START TASK INPUT

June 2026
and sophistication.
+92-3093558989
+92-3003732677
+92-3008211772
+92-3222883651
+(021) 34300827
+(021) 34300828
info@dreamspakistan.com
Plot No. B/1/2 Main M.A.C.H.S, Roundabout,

END TASK INPUT

WHAT TO DO: So that nothing is lost, please repeat all of the entries exactly.

TASK RESULT:
June 2026
and sophistication.
+92-3093558989
+92-3003732677
+92-3008211772
+92-3222883651
+(021) 34300827
+(021) 34300828
info@dreamspakistan.com
Plot No. B/1/2 Main M.A.C.H.S, Roundabout,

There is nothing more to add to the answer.